2 Unlike the ”mechanical” policy options outlined above, two of the policy options available to investors (ESG Policy by Glass Lewis and Vanguard-Advised Funds Policy) are executed based on defined guidelines that reflect different approaches and perspectives on what proxy voting outcomes best support investors’ objectives. Given the subjective and nuanced nature of many issues on shareholder ballots, the application of these policies is subject to the discretion or judgment of the team or organization responsible for executing the policy. As a result, there may be some variation between an investor’s expectation or how a policy would be applied and particular vote outcomes. That said, the policy options included for the pilot program have been selected after consideration of the clarity and completeness of the underlying written policy guidelines, and the track record of consistency between the guidelines and past voting outcomes.
Investors who participated in the pilot program helped direct how their equity index funds voted at select company shareholder meetings during the pilot period. Details of proxy votes cast by the funds included within the Vanguard Investor Choice can be found here.
Details of proxy votes cast by all Vanguard funds are available for the proxy year ended June 30, 2024.
All investing is subject to risk, including the possible loss of the money you invest.
For more information about Vanguard funds, visit vanguard.com to obtain a prospectus or, if available, a summary prospectus. Investment objectives, risks, charges, expenses, and other important information about a fund are contained in the prospectus; read and consider it carefully before investing.
Vanguard ETF Shares are not redeemable with the issuing Fund other than in very large aggregations worth millions of dollars. Instead, investors must buy and sell Vanguard ETF Shares in the secondary market and hold those shares in a brokerage account. In doing so, the investor may incur brokerage commissions and may pay more than net asset value when buying and receive less than net asset value when selling.
ESG funds are subject to ESG investment risk, which is the chance that the stocks or bonds screened by the index provider or advisor, as applicable, for ESG criteria generally will underperform the market as a whole or, in the aggregate, will trail returns of other funds screened for ESG criteria.

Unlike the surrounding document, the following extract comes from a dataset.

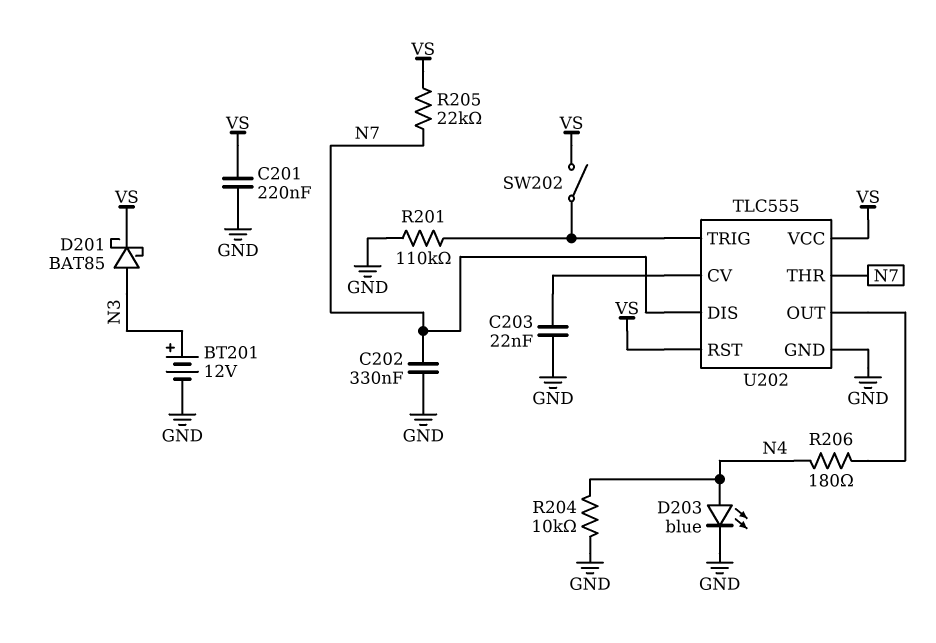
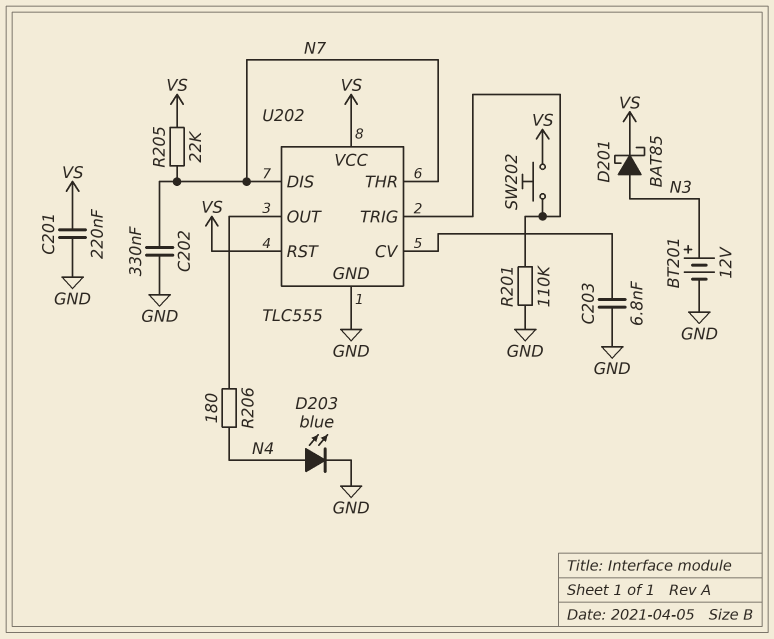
C203: 22nF (GND, U202/CV) -> 6.8nF (GND, U202/CV)
R204: 10k (GND, N4) -> none
SW202: switch (U202/TRIG, VS) -> button (U202/TRIG, VS)

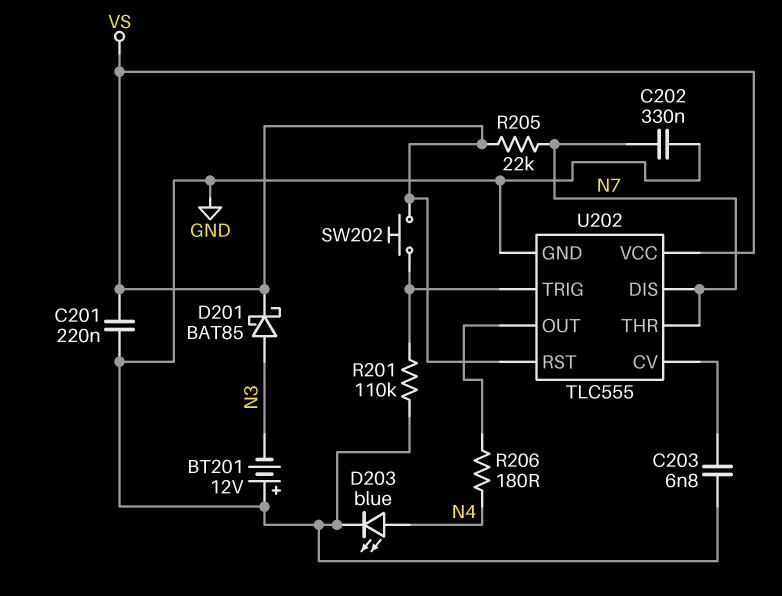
BT201: 12V (plus N3, minus GND) -> 12V (plus GND, minus N3)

The index provider or advisor's assessment of a company, based on the company's level of involvement in a particular industry or their own ESG criteria, may differ from that of other funds or an investor's assessment of such company. As a result, the companies deemed eligible by the index provider or advisor may not reflect the beliefs and values of any particular investor and may not exhibit positive or favorable ESG characteristics. The evaluation of companies for ESG screening or integration is dependent on the timely and accurate reporting of ESG data by the companies. Successful application of the screens will depend on the index provider or advisor's proper identification and analysis of ESG data. The advisor may not be successful in assessing and identifying companies that have or will have a positive impact or support a given position. In some circumstances, companies could ultimately have a negative or no impact or support of a given position.